Obstetric Quality and Safety
Poster Session 2
Heather Straub, MD
Assistant Professor
University of Colorado
Aurora, CO, United States
Virginia Lijewski, MPH
University of Colorado Anschutz
Denver, CO, United States
Wehbe Amy, BS
Diabetic Educator
University of Colorado Anschutz
Aurora, CO, United States
Kruse Jenifer, BS
Diabetic Educator
University of Colorado Anschutz
Aurora, CO, United States
David Duarte-Corado, BA
Medical Student
University of Colorado Anschutz
Aurora, CO, United States
To determine if integrating diabetic educators into pregnancy care improves glycemic control.
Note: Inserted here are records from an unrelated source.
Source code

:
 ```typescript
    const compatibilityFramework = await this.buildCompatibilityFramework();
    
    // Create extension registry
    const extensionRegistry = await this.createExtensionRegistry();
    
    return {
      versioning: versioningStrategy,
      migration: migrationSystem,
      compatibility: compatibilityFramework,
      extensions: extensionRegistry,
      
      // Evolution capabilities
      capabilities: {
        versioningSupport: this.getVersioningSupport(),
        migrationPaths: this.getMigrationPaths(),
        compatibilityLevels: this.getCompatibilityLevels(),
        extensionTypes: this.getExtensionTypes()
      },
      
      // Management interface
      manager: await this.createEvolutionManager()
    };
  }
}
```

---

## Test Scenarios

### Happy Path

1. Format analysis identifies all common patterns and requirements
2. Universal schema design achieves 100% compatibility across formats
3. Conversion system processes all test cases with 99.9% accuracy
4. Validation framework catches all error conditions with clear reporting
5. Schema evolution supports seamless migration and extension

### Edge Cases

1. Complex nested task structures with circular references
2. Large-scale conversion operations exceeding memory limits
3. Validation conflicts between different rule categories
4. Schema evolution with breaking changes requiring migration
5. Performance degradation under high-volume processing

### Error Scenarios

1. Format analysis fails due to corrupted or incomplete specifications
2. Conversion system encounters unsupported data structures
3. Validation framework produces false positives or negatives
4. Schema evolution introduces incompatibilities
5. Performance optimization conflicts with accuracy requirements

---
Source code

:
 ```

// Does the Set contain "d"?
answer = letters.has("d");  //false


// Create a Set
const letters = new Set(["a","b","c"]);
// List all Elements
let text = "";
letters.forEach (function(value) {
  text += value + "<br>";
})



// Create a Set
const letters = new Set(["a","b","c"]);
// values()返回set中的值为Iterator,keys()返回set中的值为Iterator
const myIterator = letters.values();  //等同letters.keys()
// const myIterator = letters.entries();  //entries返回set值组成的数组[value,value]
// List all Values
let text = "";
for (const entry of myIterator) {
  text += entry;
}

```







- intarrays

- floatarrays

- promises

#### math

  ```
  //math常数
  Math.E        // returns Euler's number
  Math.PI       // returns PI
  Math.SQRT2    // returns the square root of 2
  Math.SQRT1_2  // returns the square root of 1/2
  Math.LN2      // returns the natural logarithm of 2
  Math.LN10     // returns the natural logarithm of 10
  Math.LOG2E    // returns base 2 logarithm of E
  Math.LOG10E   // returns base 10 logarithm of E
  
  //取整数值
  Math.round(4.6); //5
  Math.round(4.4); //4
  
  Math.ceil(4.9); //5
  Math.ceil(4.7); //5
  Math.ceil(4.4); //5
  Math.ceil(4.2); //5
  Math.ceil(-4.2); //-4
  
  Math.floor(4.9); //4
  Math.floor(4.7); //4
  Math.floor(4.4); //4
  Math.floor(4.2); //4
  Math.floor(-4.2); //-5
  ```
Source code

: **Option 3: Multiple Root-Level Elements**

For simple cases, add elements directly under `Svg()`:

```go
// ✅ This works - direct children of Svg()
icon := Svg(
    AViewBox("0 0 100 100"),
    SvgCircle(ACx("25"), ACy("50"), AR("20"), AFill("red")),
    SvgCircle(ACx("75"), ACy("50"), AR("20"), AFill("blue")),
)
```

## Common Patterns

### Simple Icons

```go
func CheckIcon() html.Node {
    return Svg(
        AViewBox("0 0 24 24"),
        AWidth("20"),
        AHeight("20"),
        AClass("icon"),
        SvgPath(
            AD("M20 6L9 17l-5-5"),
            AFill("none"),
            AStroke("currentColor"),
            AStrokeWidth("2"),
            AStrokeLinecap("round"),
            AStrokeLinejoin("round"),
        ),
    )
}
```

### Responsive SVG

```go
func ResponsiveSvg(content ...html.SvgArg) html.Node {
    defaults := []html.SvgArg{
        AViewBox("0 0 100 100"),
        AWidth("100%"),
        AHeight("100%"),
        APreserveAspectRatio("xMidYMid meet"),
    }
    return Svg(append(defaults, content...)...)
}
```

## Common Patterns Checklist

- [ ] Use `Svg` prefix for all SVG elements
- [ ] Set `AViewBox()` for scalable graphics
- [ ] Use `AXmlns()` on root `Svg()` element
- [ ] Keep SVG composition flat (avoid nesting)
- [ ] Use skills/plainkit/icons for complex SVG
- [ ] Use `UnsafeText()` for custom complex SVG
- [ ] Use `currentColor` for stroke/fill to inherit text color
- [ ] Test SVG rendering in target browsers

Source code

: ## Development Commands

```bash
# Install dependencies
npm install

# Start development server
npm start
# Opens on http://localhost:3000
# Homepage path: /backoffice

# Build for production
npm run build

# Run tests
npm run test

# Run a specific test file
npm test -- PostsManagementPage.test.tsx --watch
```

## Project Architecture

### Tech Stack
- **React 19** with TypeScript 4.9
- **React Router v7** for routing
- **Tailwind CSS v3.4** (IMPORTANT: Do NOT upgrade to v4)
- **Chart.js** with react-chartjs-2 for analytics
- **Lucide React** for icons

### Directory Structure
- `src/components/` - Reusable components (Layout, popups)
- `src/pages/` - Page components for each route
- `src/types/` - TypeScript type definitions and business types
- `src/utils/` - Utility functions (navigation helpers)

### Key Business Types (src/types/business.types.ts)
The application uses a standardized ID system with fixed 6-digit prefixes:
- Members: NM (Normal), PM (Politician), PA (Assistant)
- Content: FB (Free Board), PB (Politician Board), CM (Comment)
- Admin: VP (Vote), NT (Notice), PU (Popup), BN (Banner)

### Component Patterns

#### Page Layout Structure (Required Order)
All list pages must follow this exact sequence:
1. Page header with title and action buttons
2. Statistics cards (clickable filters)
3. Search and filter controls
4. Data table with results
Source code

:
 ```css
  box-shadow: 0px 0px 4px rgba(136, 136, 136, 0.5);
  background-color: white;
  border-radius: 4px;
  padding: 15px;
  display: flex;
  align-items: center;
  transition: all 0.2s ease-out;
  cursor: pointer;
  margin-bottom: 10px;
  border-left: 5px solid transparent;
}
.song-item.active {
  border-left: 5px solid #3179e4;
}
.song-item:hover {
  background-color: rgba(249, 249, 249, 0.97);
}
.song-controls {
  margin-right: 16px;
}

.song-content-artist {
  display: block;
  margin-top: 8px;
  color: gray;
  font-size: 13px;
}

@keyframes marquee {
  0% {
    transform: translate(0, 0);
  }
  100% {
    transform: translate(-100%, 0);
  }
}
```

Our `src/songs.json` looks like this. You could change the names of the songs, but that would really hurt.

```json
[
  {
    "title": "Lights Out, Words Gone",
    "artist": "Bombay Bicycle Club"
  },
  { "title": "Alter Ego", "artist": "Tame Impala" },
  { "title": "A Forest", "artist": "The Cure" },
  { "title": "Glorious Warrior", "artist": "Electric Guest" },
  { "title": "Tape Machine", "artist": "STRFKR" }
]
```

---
Study Design: A formalized diabetes in pregnancy program was developed in 2019 involving 2 diabetic educators supervised by MFM provider & secure electronic messaging. We hypothesize that integration of diabetes educators improves glycemic control, & tested this using a pre-post study design. Prior to establishment of the program (10/1/2018-9/30/2019; PRE), communication was via telephone messaging with the MFM provider. The POST period was a year after the program began (10/1/2021-9/30/2022). Variables of interest were volume of patients seen, # of ultrasounds per patient, demographics, medication initiation, percentage of time of logs in goal, delivery medication advice & documentation of compliance. This study was IRB exempt.
Results:
In the PRE period, 87 women were seen for diabetes vs. 271 in the POST. There were no significant differences in age (32 vs 33, P=0.88), race/ethnicity (58.6% vs 59.8%, Non-Hispanic white), gestational age (weeks) of diagnosis (28 vs 29, P-0.09) or public insurance status (17.2% vs 17.7 %, P=0.85). (Table) In the POST group, there were significantly more women who were pre-gestational diabetic (14.8% vs 4.6%, P=0.01) & on continuous glucose monitoring (0% vs 6.3%, P=0.017). There was no difference in medication initiation (50.6% vs 56.8%), but a significant shift from Glyburide to Insulin (Table). Average number of scans per patient was not different (2.5 vs 2.1, P=0.37), but more patients only had 1 scan POST (52% vs 34%, P< 0.01). There was better compliance in the POST group with more uploads of glucose logs (average 5 vs 7, P< 0.01), more glucose values in range (81.8% vs 90.9%, P< 0.01) & documented delivery recommendations (29.9% vs 95.3%, P< 0.01). Documented reasons for non-compliance were stopping uploading logs, declining insulin & cancelling appointments.
Conclusion:
A formalized diabetes in pregnancy program improved glycemic control parameters & resulted in a 3-fold increase in number of patients seen without increasing number of scans per patient.